[Exercise tasks]
1. In the article about Morrison Lee's exit ban, in what year does the newspaper say Lee should be allowed to leave China?
2. Render this sentence from the article about Morrison Lee's exit ban in Spanish: "Lee disappeared in August 2019 from Shenzhen in southern China shortly after he had taken part in anti-extradition protests in Hong Kong."

*** Given passage ***

China is refusing to allow a Taiwanese businessman, who attended pro-democracy protests in Hong Kong, to leave the country even though he was freed from prison last year.

An article in Taiwanese newspaper The Liberty Times said Beijing has imposed an exit ban on Morrison Lee because in addition to 22-months in jail, he was also sentenced to two years deprivation of political rights on charges of spying. According to the newspaper, Lee should be allowed to leave in 2023.

Lee disappeared in August 2019 from Shenzhen in southern China shortly after he had taken part in anti-extradition protests in Hong Kong. He was held under China’s secret jail system, Residential Surveillance at a Designated Location (RSDL), and later appeared as one of several Taiwanese giving forced confessions on state television broadcaster CCTV. Lee was tried in secret, accused of espionage, based on photos he took of military drills in Shenzhen. However better quality photo and video of the same scene were also published on Chinese media, indicating that his prosecution was politically-motivated.

Lee’s case has attracted media attention because another Taiwanese activist, Lee Ming-che, was recently allowed to return home to Taiwan after finishing his five-year prison term even though he was also sentenced to two years deprivation of political rights. Indeed, in the weeks leading up to his release, human rights groups were worried that China would weaponize the deprivation of political rights to prevent him from coming home.

The two Lees are not the only ones. In 2020, China said it captured over 100 Taiwanese spies and although there are doubts about that claim, human rights groups are aware of at least three other Taiwanese -- Shih Cheng-ping, Tsai Chin-shu and Cheng Yu-chin -- who were also jailed in China on spying charges.

*** End of Given passage ***
*** Extracted information ***

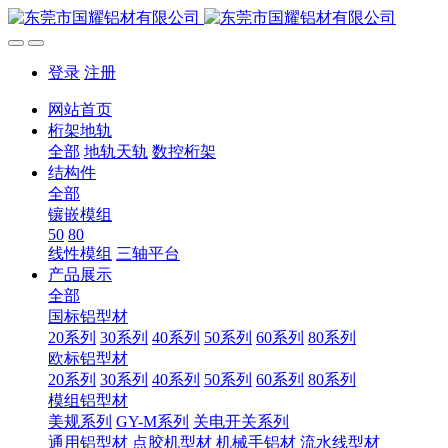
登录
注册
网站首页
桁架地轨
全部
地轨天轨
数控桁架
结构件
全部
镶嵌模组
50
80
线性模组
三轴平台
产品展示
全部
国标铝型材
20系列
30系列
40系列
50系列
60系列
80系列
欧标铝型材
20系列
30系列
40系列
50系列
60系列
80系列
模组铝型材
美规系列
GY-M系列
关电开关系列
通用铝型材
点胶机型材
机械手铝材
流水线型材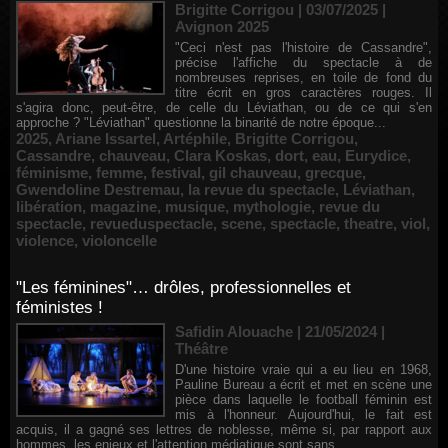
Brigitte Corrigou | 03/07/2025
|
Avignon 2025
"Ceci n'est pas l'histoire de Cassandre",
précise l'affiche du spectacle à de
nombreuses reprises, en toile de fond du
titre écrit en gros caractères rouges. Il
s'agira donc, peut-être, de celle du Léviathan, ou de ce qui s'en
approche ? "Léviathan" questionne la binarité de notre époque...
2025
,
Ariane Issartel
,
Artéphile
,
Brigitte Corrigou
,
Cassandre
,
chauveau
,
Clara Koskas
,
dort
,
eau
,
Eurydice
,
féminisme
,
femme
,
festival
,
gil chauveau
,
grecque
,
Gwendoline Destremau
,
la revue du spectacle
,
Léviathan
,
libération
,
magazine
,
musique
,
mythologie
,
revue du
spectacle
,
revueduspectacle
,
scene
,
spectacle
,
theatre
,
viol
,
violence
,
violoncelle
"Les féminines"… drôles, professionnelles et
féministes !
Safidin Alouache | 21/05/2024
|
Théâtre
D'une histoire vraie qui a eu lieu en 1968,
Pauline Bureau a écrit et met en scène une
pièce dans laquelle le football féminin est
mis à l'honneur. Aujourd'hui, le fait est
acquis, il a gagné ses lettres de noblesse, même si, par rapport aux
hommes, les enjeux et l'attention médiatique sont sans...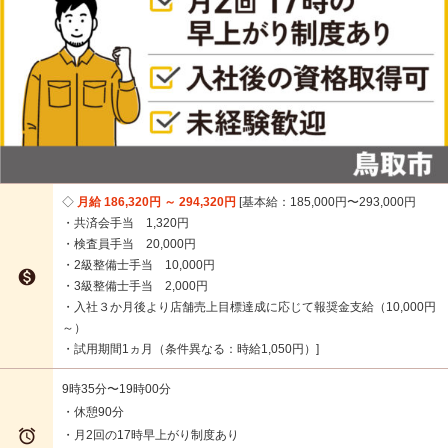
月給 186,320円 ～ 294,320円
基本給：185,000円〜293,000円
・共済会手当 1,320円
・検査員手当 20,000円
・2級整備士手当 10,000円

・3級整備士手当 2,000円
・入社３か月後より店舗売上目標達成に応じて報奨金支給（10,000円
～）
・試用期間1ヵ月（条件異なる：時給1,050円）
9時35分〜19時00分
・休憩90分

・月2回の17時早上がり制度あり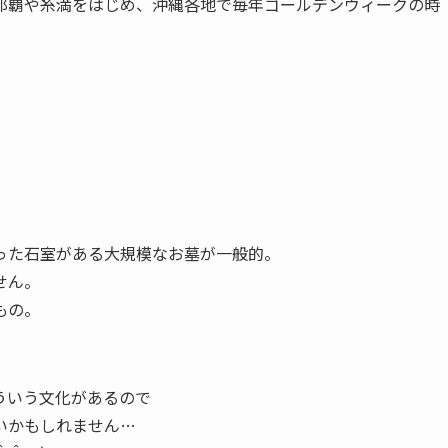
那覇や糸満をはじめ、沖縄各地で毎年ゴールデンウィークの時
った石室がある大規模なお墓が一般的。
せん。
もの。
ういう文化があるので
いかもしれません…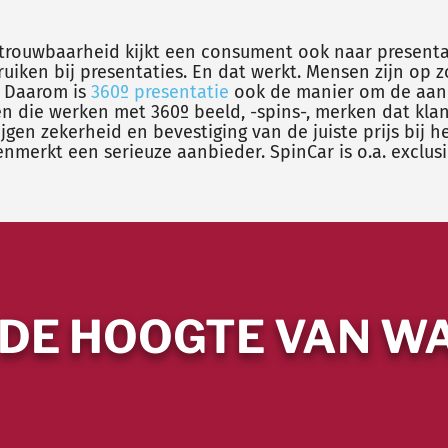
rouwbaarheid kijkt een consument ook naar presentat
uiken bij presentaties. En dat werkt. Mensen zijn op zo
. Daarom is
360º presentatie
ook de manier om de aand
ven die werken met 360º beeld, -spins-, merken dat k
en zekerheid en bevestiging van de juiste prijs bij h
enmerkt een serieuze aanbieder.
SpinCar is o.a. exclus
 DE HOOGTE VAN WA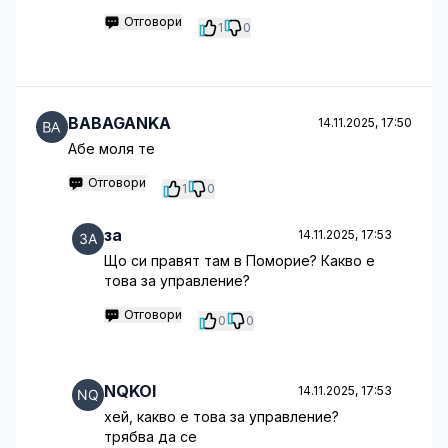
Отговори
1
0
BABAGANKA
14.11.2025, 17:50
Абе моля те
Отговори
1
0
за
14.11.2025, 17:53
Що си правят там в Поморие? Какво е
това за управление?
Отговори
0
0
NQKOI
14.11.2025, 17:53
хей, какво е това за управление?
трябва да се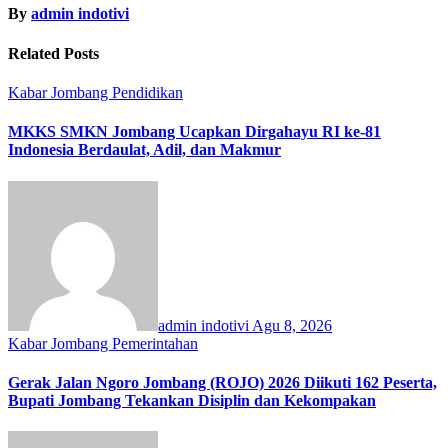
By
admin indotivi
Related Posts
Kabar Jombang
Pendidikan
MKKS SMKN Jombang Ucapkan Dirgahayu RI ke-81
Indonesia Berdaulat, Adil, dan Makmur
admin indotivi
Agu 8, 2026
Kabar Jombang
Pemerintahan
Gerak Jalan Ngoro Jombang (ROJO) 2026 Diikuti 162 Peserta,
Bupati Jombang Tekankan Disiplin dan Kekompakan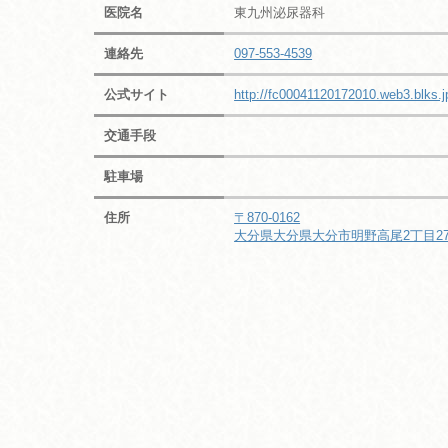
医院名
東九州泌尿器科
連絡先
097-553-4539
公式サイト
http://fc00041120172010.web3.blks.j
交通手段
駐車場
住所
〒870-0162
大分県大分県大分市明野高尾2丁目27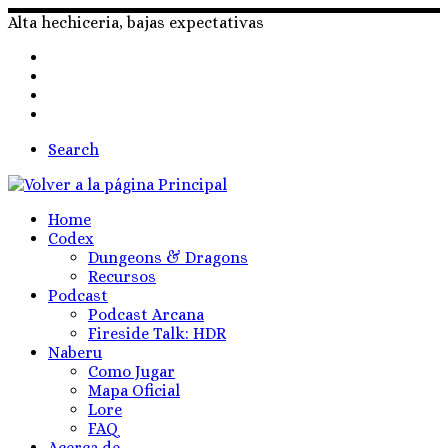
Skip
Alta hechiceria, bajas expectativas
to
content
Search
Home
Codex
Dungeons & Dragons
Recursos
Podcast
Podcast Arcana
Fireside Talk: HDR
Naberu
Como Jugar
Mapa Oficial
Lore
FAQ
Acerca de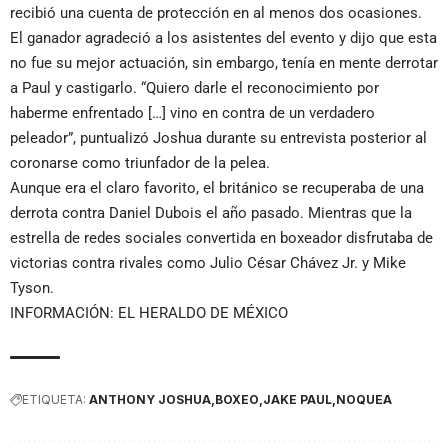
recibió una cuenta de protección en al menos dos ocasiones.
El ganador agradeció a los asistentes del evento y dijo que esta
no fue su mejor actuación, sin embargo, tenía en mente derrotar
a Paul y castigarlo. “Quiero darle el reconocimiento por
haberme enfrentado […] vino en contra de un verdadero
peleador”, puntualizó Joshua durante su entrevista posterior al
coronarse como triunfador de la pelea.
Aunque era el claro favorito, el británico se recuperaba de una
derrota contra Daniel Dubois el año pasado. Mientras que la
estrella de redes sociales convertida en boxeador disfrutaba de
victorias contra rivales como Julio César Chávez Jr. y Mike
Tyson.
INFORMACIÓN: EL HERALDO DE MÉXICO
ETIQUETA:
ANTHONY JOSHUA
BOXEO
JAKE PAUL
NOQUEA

*** End of Extracted information ***
*** Extracted information ***

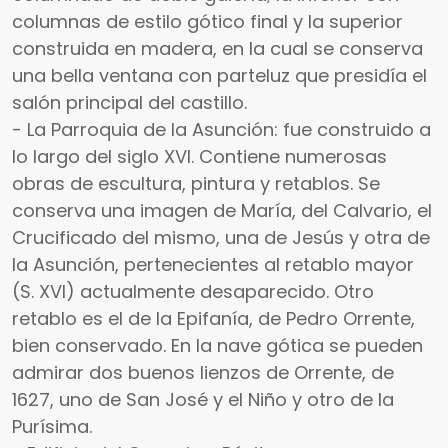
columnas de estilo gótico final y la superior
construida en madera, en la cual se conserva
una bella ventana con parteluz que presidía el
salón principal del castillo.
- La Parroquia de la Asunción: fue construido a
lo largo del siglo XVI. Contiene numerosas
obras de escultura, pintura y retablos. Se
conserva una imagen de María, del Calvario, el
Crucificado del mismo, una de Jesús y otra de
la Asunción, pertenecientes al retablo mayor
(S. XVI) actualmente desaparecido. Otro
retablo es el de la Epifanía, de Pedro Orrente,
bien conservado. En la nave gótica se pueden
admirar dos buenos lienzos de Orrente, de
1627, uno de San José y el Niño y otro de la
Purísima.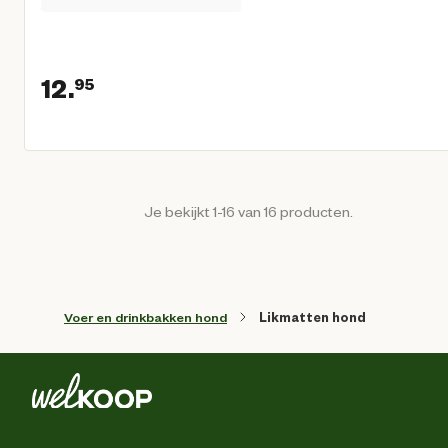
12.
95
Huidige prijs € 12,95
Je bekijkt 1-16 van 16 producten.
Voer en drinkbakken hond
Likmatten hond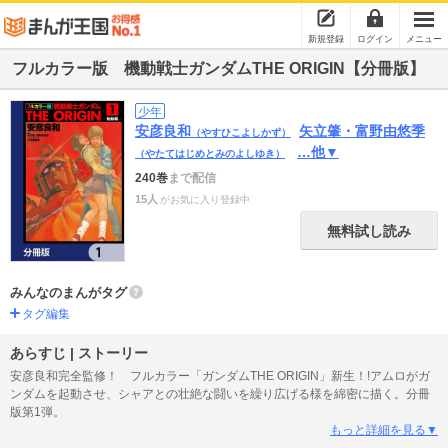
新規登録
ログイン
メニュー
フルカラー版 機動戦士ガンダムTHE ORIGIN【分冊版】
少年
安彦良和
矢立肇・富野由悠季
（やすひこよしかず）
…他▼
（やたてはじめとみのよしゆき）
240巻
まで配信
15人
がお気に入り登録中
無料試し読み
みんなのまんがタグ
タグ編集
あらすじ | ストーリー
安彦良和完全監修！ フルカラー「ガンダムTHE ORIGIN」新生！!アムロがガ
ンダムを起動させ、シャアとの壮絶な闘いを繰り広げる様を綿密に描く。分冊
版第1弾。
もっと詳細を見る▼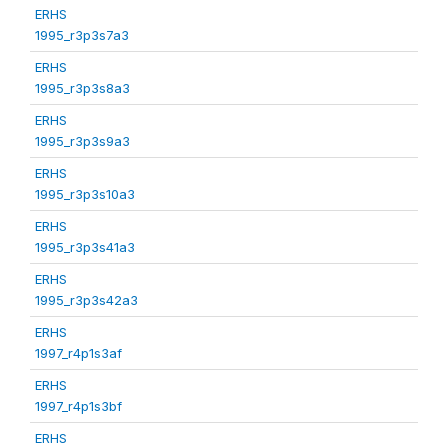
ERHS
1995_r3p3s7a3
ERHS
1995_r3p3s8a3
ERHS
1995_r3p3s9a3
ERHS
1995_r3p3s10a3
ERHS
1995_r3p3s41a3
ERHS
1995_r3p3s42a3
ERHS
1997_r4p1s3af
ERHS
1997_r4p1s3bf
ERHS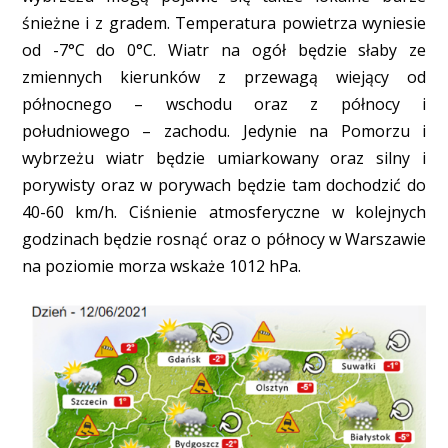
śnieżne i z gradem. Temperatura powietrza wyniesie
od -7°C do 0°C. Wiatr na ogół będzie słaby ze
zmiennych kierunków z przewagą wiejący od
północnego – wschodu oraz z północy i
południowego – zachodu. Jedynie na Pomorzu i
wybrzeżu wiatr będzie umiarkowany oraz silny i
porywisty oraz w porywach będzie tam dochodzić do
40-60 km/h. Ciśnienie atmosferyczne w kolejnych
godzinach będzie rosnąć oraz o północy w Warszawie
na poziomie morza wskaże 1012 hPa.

*** End of Extracted information ***
*** Extracted information ***

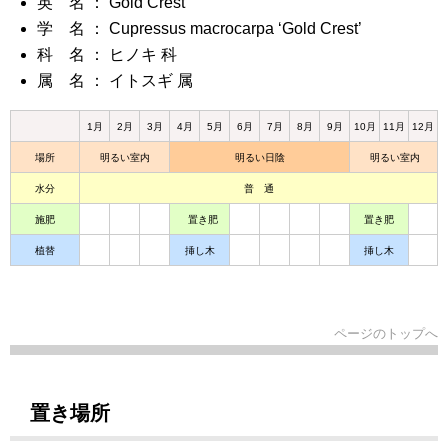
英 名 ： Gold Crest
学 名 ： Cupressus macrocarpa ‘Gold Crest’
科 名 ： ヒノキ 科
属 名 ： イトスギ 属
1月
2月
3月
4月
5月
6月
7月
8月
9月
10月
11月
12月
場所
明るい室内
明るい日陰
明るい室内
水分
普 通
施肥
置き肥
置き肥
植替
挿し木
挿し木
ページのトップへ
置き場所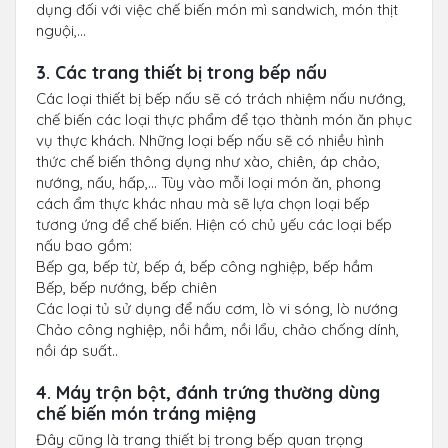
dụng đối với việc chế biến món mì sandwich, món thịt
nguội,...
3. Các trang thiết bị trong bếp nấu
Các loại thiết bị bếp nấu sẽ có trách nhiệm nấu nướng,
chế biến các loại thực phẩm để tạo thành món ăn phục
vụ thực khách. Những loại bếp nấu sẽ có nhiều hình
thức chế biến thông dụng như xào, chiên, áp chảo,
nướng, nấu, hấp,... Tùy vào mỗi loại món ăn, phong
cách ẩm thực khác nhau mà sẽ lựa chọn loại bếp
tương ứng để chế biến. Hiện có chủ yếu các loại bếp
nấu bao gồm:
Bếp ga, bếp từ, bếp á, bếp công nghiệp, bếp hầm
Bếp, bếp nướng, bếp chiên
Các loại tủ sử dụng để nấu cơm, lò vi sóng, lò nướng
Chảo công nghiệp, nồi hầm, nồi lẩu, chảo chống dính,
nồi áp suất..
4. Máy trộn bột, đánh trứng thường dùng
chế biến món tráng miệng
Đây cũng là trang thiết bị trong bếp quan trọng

*** End of Extracted information ***

[Responses in order]
1. 2023

2. Lee desapareció en agosto de 2019 de Shenzhen, en el sur de China, poco después de haber participado en protestas contra la extradición en Hong Kong.